Pour un adulte, il s’agit, en principe, du lieu où ce dernier s’est établi de manière durable, ce qui s’apprécie sur la base d’un ensemble de circonstances de fait particulières à chaque cas d’espèce (v. arrêt du 8 juin 2017, OL, C 111/17 PPU, points 42 et 54 ; arrêt du 28 juin 2018, HR, C 512/17, point 41 ; arrêt du 10 avril 2018, CV, C-85/18 PPU, point 49. Voy. également N. Watté et R. Jafferali, « a) La notion de résidence habituelle », Rép. Not., Tome XVIII, Bruxelles, Larcier, 2019, pp 150-152, P. Wautelet, « De la résidence à la résidence habituelle : la transsubstantiation appliquée au droit international privé », J.L.M.B., 2018/7, note sous Trib. Fam. Bruxelles (14ème ch.), 25 octobre 2017, p. 822).

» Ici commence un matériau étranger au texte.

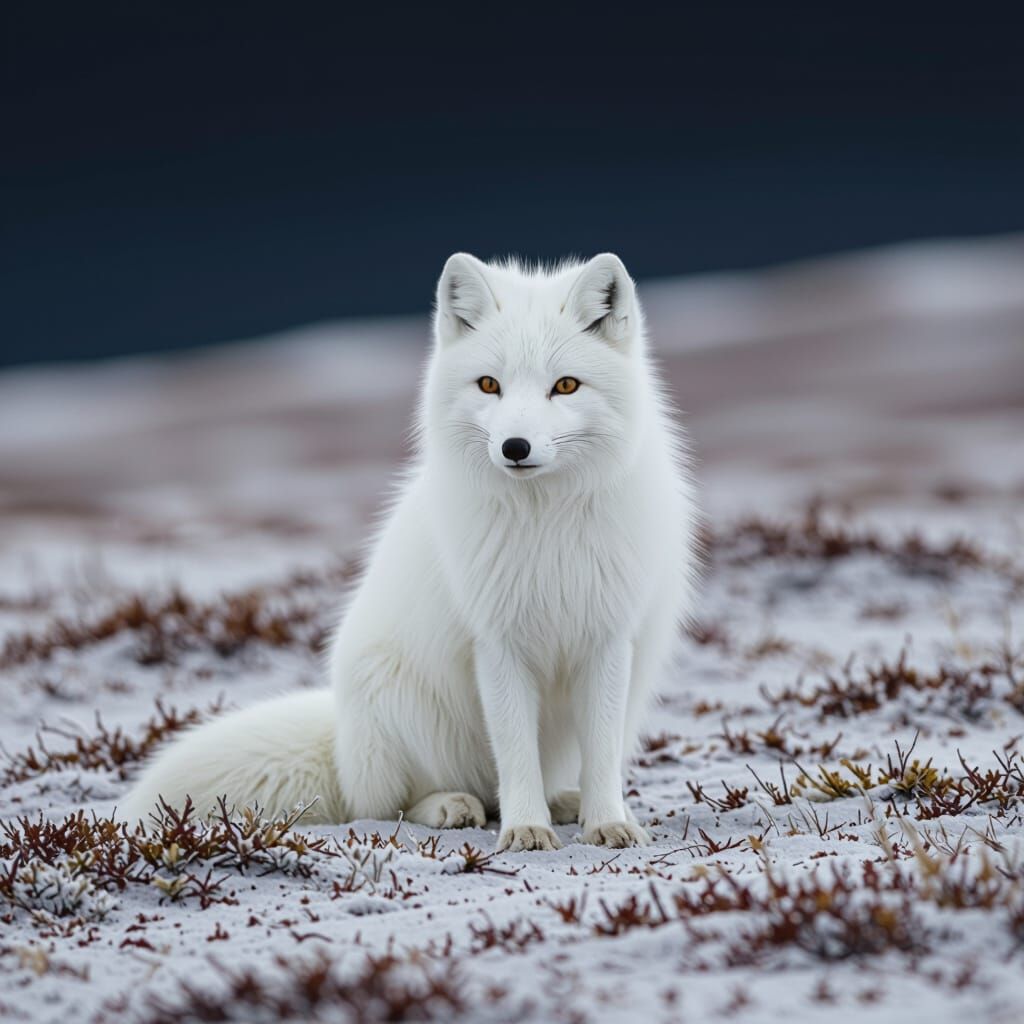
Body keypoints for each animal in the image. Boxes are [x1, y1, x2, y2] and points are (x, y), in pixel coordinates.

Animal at [122, 252, 699, 851]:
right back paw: (455, 805)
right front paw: (525, 829)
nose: (514, 447)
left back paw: (565, 802)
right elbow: (515, 753)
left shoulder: (608, 638)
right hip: (395, 703)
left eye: (565, 386)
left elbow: (602, 754)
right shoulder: (496, 643)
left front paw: (606, 820)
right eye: (489, 384)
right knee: (390, 803)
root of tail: (342, 744)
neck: (546, 527)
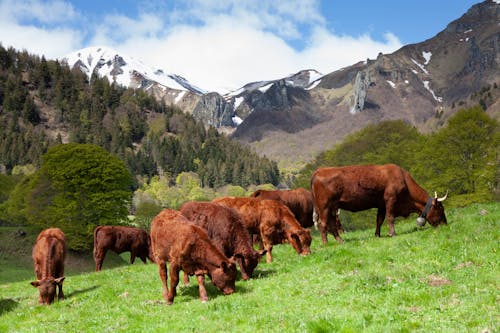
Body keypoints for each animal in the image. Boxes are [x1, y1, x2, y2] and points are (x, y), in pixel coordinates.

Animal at [310, 163, 448, 243]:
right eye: (441, 209)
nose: (445, 224)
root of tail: (319, 171)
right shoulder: (390, 199)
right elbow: (390, 217)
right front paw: (393, 233)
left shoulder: (381, 204)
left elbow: (379, 220)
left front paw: (377, 235)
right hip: (324, 206)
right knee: (323, 224)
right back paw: (325, 243)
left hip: (332, 207)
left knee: (332, 224)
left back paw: (340, 241)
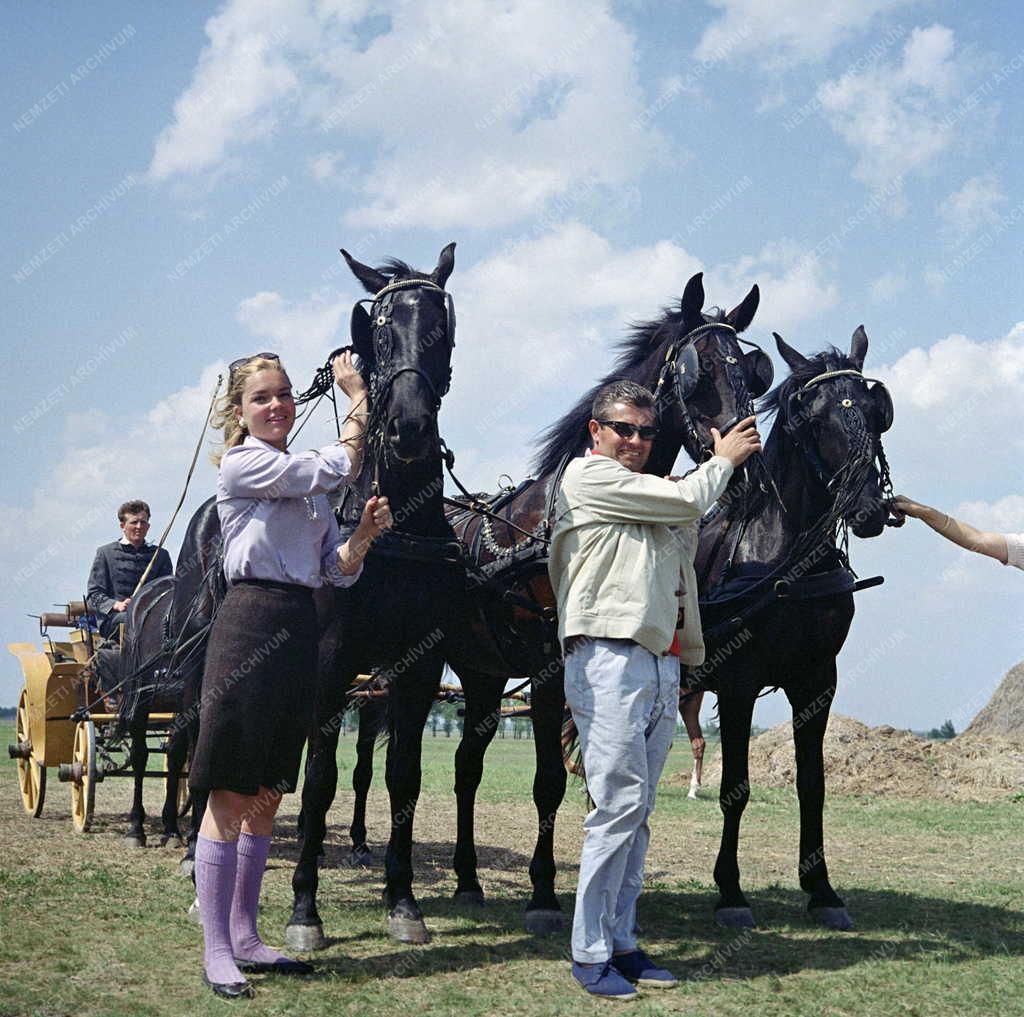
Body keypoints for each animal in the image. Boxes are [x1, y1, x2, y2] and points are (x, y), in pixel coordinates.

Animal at [442, 270, 774, 929]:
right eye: (699, 374)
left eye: (753, 374)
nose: (746, 469)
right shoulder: (550, 668)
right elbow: (548, 781)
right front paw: (544, 895)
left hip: (482, 672)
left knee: (467, 767)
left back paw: (467, 879)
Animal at [696, 325, 897, 929]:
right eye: (812, 417)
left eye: (875, 412)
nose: (866, 509)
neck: (785, 563)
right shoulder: (737, 685)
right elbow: (735, 787)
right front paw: (731, 892)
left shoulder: (817, 681)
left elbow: (814, 784)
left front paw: (821, 888)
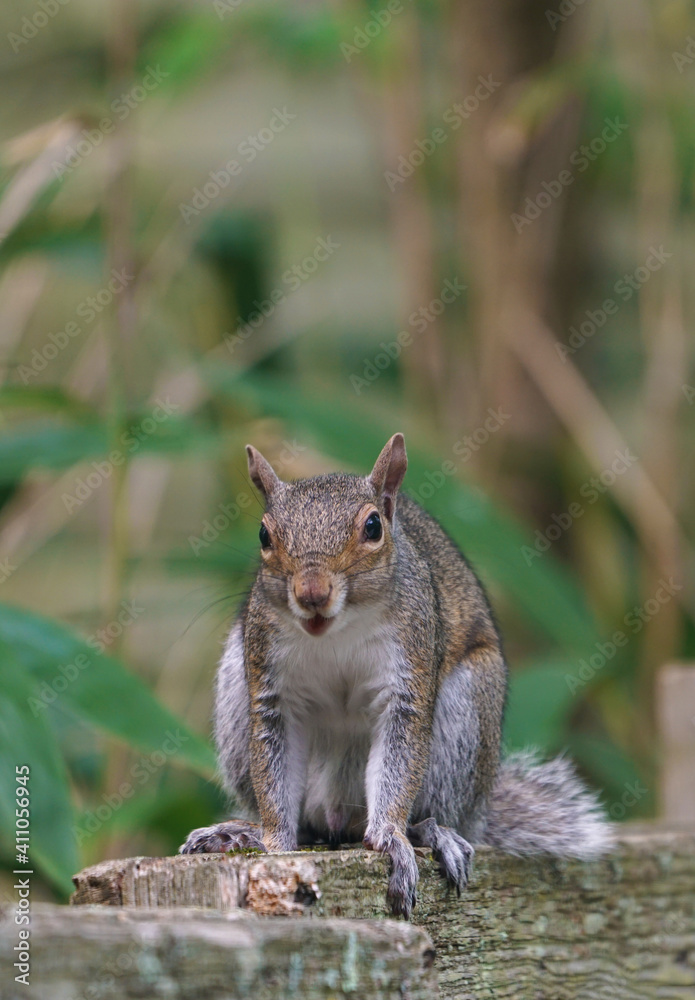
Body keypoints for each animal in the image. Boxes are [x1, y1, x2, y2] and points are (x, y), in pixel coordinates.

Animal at [182, 434, 612, 916]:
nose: (312, 593)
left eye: (373, 527)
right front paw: (273, 843)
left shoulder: (410, 672)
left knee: (424, 809)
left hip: (465, 720)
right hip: (234, 693)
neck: (336, 631)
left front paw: (390, 837)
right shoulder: (270, 690)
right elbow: (275, 774)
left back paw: (430, 831)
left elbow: (399, 758)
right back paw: (240, 832)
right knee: (310, 826)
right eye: (263, 535)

Il s’agit du « lieu où se situe, dans les faits, le centre de sa vie » (v. arrêt du 28 juin 2018, HR, C 512/17, point 42). Pour définir le caractère habituel, « il sera tenu compte de la durée et de la continuité de la résidence ainsi que d’autres faits de nature personnelle ou professionnelle qui révèlent des liens durables entre une personne et sa résidence » (v. arrêt du 12 mai 2022, WJ, C-644/20, pt. 66, voy. également S. Pfeiff., « Titre V – Responsabilité parentale » in Droit des personnes et des familles, 1ère édition, Bruxelles, Larcier, 2011, p. 763).

2) Quelle est la loi applicable à un divorce ?

La loi qui sera appliquée au divorce, quant à elle, est réglée par le règlement 1259/2010, dit Rome III, qui prévoit qu’à défaut de choix des époux : « le divorce et la séparation de corps sont soumis à la loi de l’État :

  1. de la résidence habituelle des époux au moment de la saisine de la juridiction ; ou, à défaut,
  2. de la dernière résidence habituelle des époux, pour autant que cette résidence n’ait pas pris fin plus d’un an avant la saisine de la juridiction et que l’un des époux réside encore dans cet État au moment de la saisine de la juridiction ; ou, à défaut,
  3. de la nationalité des deux époux au moment de la saisine de la juridiction ; ou, à défaut,
  4. dont la juridiction est saisie »

Les quatre critères de rattachement précités sont hiérarchisés et non alternatifs de sorte que ce n’est que si le premier critère n’est pas rempli que l’on pourra se tourner vers le suivant, et ainsi de suite.

Conclusions

L’analyse qui précède, bien qu’elle couvre un large éventail de situation, ne saurait être exhaustive.

La compétence d’un tribunal ou la loi applicable à un divorce peut en effet varier selon la date de la demande ou les États entre lesquels existent des éléments d’extranéité. Il convient dès lors de prêter une attention particulière aux circonstances propres à chaque espèce.

Par ailleurs, dans certains dossiers, eu égard à la diversité des critères de rattachement permettant de déterminer la compétence, un époux peut avoir intérêt à saisir rapidement le tribunal d’un État afin d’empêcher la saisine d’un autre par l’autre partie. C’est ce que l’on appelle une « course au for ».

Il importe donc de rester vigilant quant à la pluralité des options offertes par le règlement, ainsi qu’aux conséquences que peut entraîner, notamment en matière de divorce, l’établissement de la résidence du couple dans un État donné.